Analysis: AutoZone Looking to Combat Amazon

Sept. 20, 2018

Although traditional auto parts stores took a hit when Amazon decided to sell auto parts online, sentiments on brick-and-mortar auto retailers are now up amongst investors. And AutoZone’s earnings show that brick-and-mortar companies are still looking to combat the e-commerce threat, reports Barron's.

September 20, 2018—Although traditional auto parts stores took a hit when Amazon decided to sell auto parts online, sentiments on brick-and-mortar auto retailers are now up amongst investors. And AutoZone’s earnings show that brick-and-mortar companies are still looking to combat the e-commerce threat, reports Barron's.

Shares of AutoZone fell after reporting fiscal-fourth-quarter earnings on Tuesday, although the shares are on the rebound. The auto parts retailer earned $18.54 a share on revenue of $3.56 billion. Same-store sales rose 2.2 percent in the quarter. The company also announced a next-day delivery program with up to 100,000 parts and accessories available to some 80% of the U.S. population.

AutoZone’s earnings are noteworthy for a couple of reasons. First, the shares are up just 5.3 percent this year, compared with O’Reilly Automotive’s 42.6 percent gain and Advance Auto Parts 69.5 percent gain, so the report could have been a good catalyst to make up some ground. Second, the entire auto parts retailing industry has been under close scrutiny in recent years, with investors concerned that Amazon.com and other online players would muscle in on the territory.
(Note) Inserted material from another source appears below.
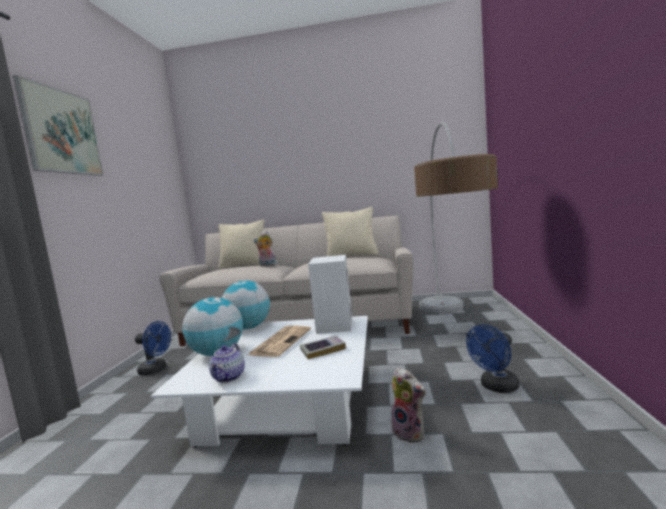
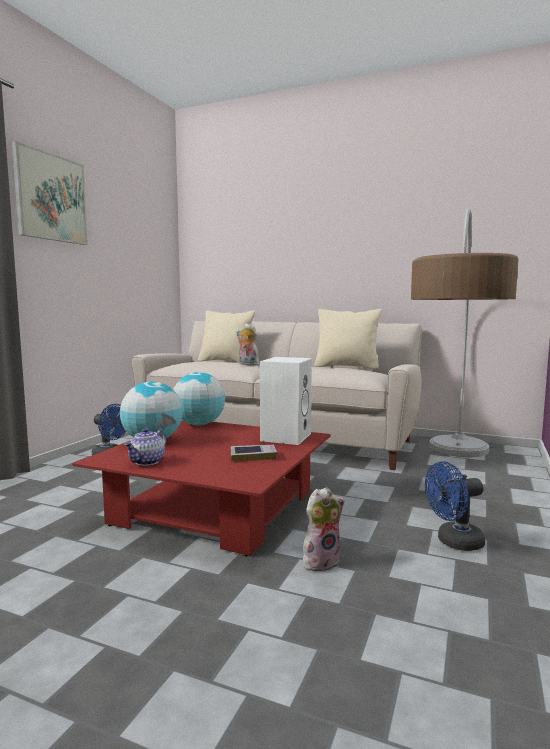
camera: 15 degrees right, 0 degrees up
white coffee table [151,316,368,447] -> red coffee table [72,421,330,556]
newspaper [248,326,311,357] -> none
plush toy [391,367,426,443] -> plush toy turned 90 degrees counterclockwise [303,487,345,571]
The announcement of next-day delivery was clearly aimed at the e-commerce threat.

Raymond James’s Dan Wewer writes that the new option could help “rejuvenate” its lagging performance in the do-it-yourself sales; Wells Fargo’s Zachary Fadem reiterated an "outperform" rating writing that the move will give AutoZone an opportunity “to leverage its supply chain to improve customer-fulfillment options (and potentially grow share of a rapidly expanding online auto-parts market).”

Not everyone is convinced, however. Guggenheim’s Ali Faghri warns that the announcement adds fuel to bear argument of online encroachment: Yes, it’s a longer-term necessity to fight back, but it will likely weigh on margins too. “Importantly, investor sentiment in auto-parts retail has been highly tethered to the prospect of online encroachment, and we believe this announcement adds support to the belief that a growing portion of industry sales will migrate online over time, likely leading to more competition from e-commerce retailers like Amazon.”

In the end, offering more delivery options, emphasizing speed or convenience, seems a necessary step, as nearly all of retail has discovered, given changing consumer tastes. While only time will tell how quickly it gains traction, all three major auto-parts stores have seen their shares rebound from the depths of 2017 thanks to increased investor optimism that brick-and-mortar retail isn’t dead.